The authors warn of a not-too-distant future where “guided munitions and battle networking technologies have proliferated widely and are employed by both state and non-state actors,” making all military operations more deadly and costly.

At the same time, and notwithstanding changes in the strategic environment, the spiraling costs of personnel and crewed combat systems means the U.S. armed forces will likely be smaller in the future than in the immediate past. In response to both of these trends, the authors argue that U.S. planners will increasingly turn to unmanned and robotic systems for answers, and these systems will be increasingly capable and autonomous in action.
 
This topic discussed in FT today. Given the advances in many different areas, robotics could make a big dent in several areas much earlier than the 2030-40 time frame suggested. Adopting Amazon.com's robotic warehouse technologies would hugely multiply the productivity of the "back end" of the CSS trade, and many companies are now in the advanced prototype stage of self driving vehicles, which suggests some of the combat logistics could be done by robotic trucks moving from the (robotic) warehouse/supply dump to the DP. Robotic engineering vehicles could take on some of the most dangerous tasks like making breaches through obstacles.
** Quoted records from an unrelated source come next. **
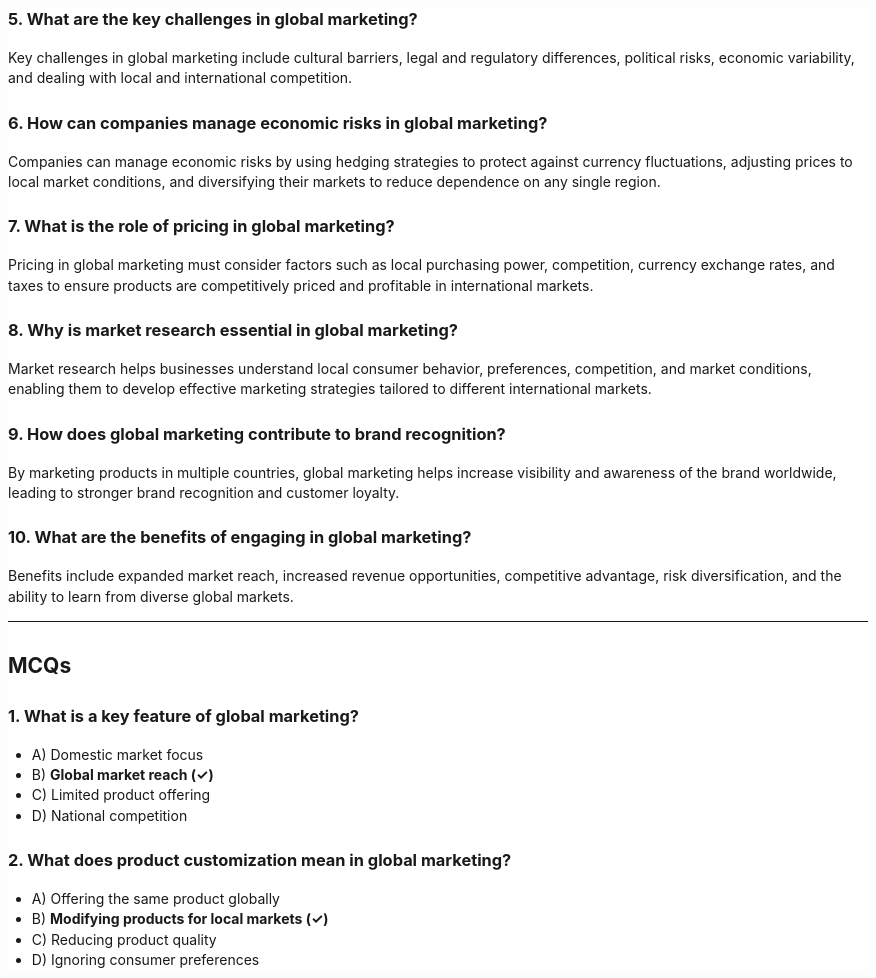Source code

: ### 5. What are the key challenges in global marketing?

Key challenges in global marketing include cultural barriers, legal and regulatory differences, political risks, economic variability, and dealing with local and international competition.

### 6. How can companies manage economic risks in global marketing?

Companies can manage economic risks by using hedging strategies to protect against currency fluctuations, adjusting prices to local market conditions, and diversifying their markets to reduce dependence on any single region.

### 7. What is the role of pricing in global marketing?

Pricing in global marketing must consider factors such as local purchasing power, competition, currency exchange rates, and taxes to ensure products are competitively priced and profitable in international markets.

### 8. Why is market research essential in global marketing?

Market research helps businesses understand local consumer behavior, preferences, competition, and market conditions, enabling them to develop effective marketing strategies tailored to different international markets.

### 9. How does global marketing contribute to brand recognition?

By marketing products in multiple countries, global marketing helps increase visibility and awareness of the brand worldwide, leading to stronger brand recognition and customer loyalty.

### 10. What are the benefits of engaging in global marketing?

Benefits include expanded market reach, increased revenue opportunities, competitive advantage, risk diversification, and the ability to learn from diverse global markets.

---

## MCQs

### 1. What is a key feature of global marketing?

- A) Domestic market focus
- B) **Global market reach (✓)**
- C) Limited product offering
- D) National competition

### 2. What does product customization mean in global marketing?

- A) Offering the same product globally
- B) **Modifying products for local markets (✓)**
- C) Reducing product quality
- D) Ignoring consumer preferences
With less troops in the "tail", the same amount of "tooth" could be carried in a shrunken down Brigade Combat Team.

http://www.thefiscaltimes.com/Articles/2014/01/26/Robots-Replace-Troops-Battlefield

Robots to Replace Troops on the Battlefield

David Francis
The Fiscal Times

January 26, 2014

The Pentagon is considering replacing thousands of troops with robots, a military commander said recently, marking the first time a DOD official has publicly acknowledged that humans would be replaced with robots on the battlefield.

Gen. Robert Cone, head of the Army Training and Doctrine Command, made the comment at the Army Aviation symposium on Jan. 15, according to a report in Defense News, a trade publication covering the military. He said that robots would allow for “a smaller, more lethal, deployable and agile force.”

Related: Killer Robots—If No One Pulls the Trigger, Who’s to Blame?

“I’ve got clear guidance to think about what if you could robotically perform some of the tasks in terms of maneuverability, in terms of the future of the force,” Cone said.

DOD did not respond to a request for comment on Cone’s remarks.

Cone also said that one-quarter of a 4,000 troop Brigade Combat Team could be replaced by robots or drones. His announcement comes as the entire Pentagon is shrinking, including troop reductions. DOD officials have said that the size of the force would shrink from 540,000 to 450,000 by 2020.

The Pentagon and the Defense Advanced Research Projects Agency (DARPA) have been aggressively pursuing robot technology. DOD has already invested billions of dollars with companies like Boston Dynamics, now owned by Google, to develop the technology.

Related: World’s Most Lethal Drone Just Flew over Florida

So far, the company has developed the AlphaDog robot, designed to haul heavy military equipment for soldiers. Last year alone, DOD spent $7 million on the Avatar Program, which is attempting to find a way to upload a soldier’s consciousness to a robot. It also spent $11 million on a program that is developing robots that act autonomously.

These robots, combined with the already widespread use of drones and robots to detect bombs, are prompting fears that the human element would be removed from combat. Human Rights Watch and the Campaign to Stop Killer Robots, an international coalition concerned that robots could replace humans, have launched preemptive campaigns to ban their use. 

If more advanced robots are used in battle, it would be years down the line. Lt. Gen. Keith Walker told Defense News that widespread use of robots could not occur until the “deep future” - sometime between 2030 and 2040.

“We’ll need to fundamentally change the nature of the force, and that would require a breakthrough in science and technology,” he said.